Un répit de trois semaines. Voilà ce qu’a obtenu le Président face à l’inflexibilité des Démocrates conduits par Madame Pelosi. Ce sursis ne trompe personne et les taux US ne sont pas remontés violemment hier matin, se situant aux alentours de 2,75%, soit quelques points de base au-dessous de leur niveau de mardi dernier à l’ouverture au lendemain du jour férié en hommage à Martin Luther King. Nous sommes même passés brièvement sous les 2,70% jeudi après-midi, malgré des indices PMI très corrects et surtout après la prise de parole de Mario Draghi en Europe.

L’argent facile va être de retour
partout dans le monde.

Nous attendons avec impatience la réunion de la Fed qui s’achève demain soir. Jerome Powell va sans doute répéter que la banque centrale américaine surveille de près l’évolution de l’économie et de la finance et qu’elle est prête à tout. Elle fera ce qu’il faut, quitte à renier les discours foncièrement hawkish qui se tenaient il y a encore deux mois et à risquer quelques quolibets de la part de la frange dure des Républicains qui verra dans ce retournement de veste les résultats du coup de poing sur la table du Président Trump.

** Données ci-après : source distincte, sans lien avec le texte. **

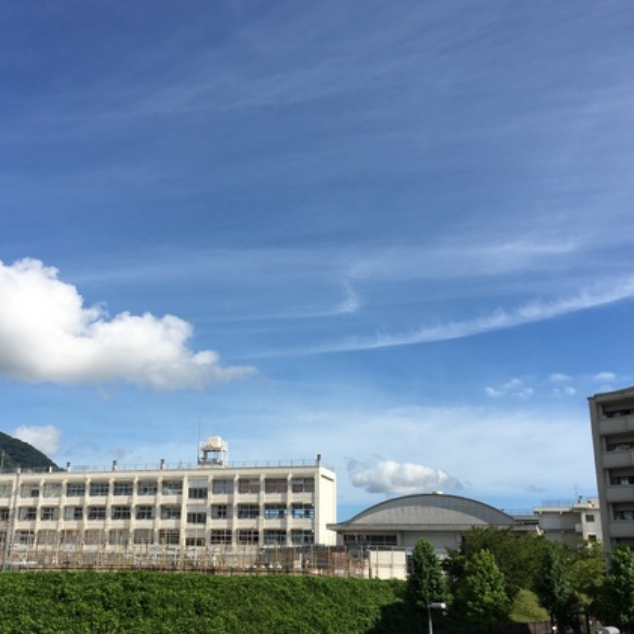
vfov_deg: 42.8
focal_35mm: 39
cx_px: 280
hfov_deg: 42.8
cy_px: 321
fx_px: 808
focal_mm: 4.15
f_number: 2.2
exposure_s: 1/2137
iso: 25
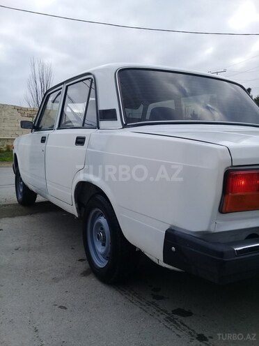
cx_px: 130
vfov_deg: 58.4
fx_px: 309
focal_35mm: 31
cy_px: 173
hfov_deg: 45.4
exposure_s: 1/436
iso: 50
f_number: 2.2
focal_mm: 3.3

Sur le marché des Treasuries, nous avons réussi à rajouter un peu de duration comme nous l’espérions. A la faveur d’un steepening de courbe, nous avons revendu un peu de 2 ans pour rajouter du 10 ans. La tentation du 30 ans était très forte et idéalement c’est ce que nous aurions dû faire  mais nous sommes déjà fortement exposés sur la partie très longue de la courbe.

2019, un millésime «2018 à l’envers»?

L’année 2018, pour de nombreux investisseurs se résume en une seule phrase: pour la première fois depuis bien longtemps, actions et obligations ont terminé l’année dans le rouge. Et si en 2019, ces deux marchés délivraient des performances positives? C’est fortement probable si l’on se réfère à l’adage de Jim Bianco (qui sera de passage à Genève aujourd’hui même) pour définir le bull market post-crise de 2008 «les marchés sont des junkies, la drogue est l’argent gratuit et le dealer est la banque centrale».

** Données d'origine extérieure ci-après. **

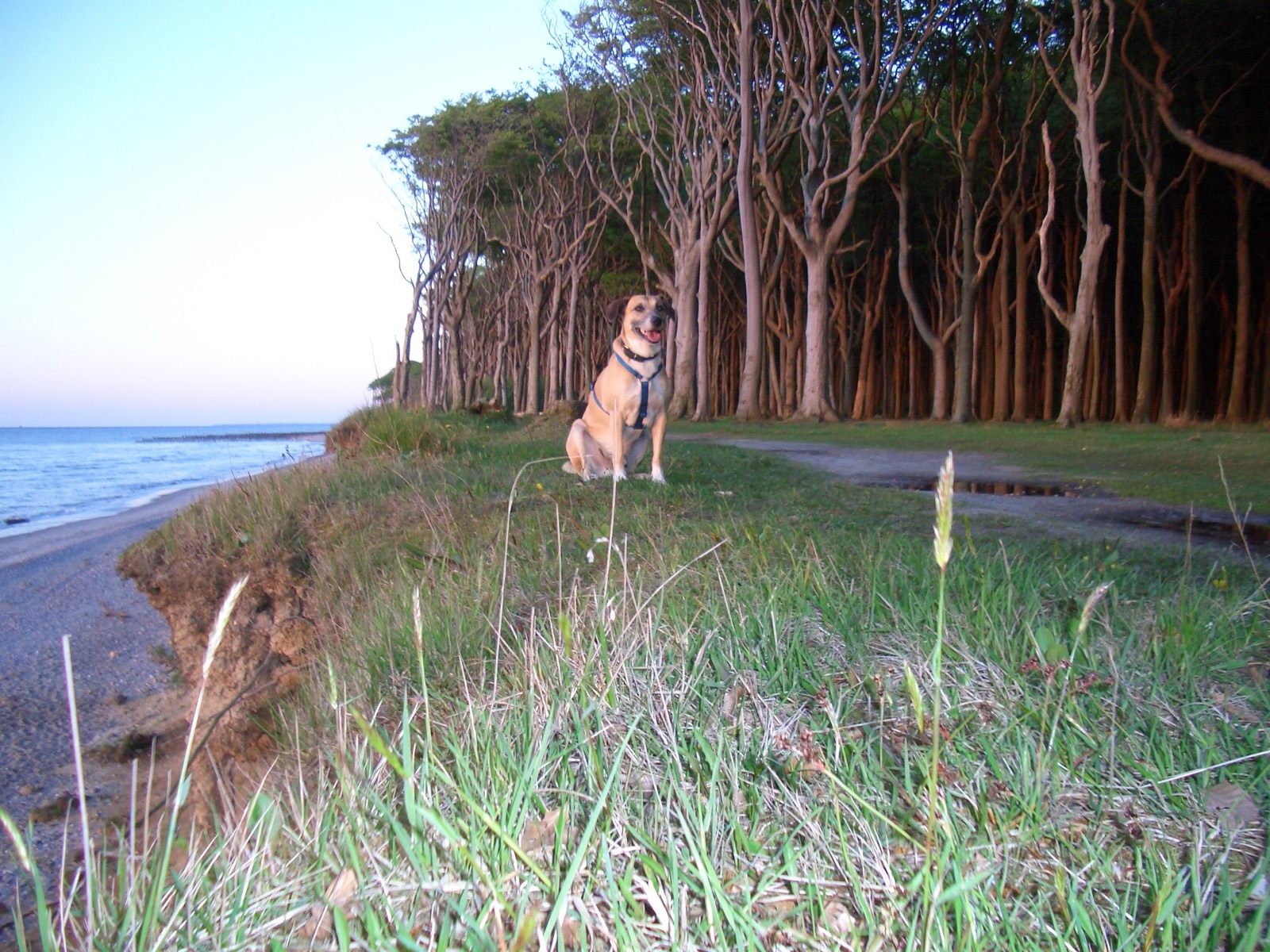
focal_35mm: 35
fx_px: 1284
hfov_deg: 52.6
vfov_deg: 40.7
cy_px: 476
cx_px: 635
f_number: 2.6
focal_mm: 5.8
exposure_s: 1/60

2018 était placée sous le signe du grand retour des banques centrales vers des politiques plus restrictives (ou moins ultra-accommodantes).  Lorsque l’on écoute Jerome Powell, Mario Draghi mais aussi de nombreux intervenants à Davos qui estiment que le ralentissement chinois va être combattu vigoureusement par le gouvernement et la PBoC, on ne peut pas s’empêcher de penser que l’argent facile va être de retour partout dans le monde et que les marchés vont retomber dans leur addiction. Dans ce cas, 2019, pourrait ressembler à un millésime «2018 à l’envers».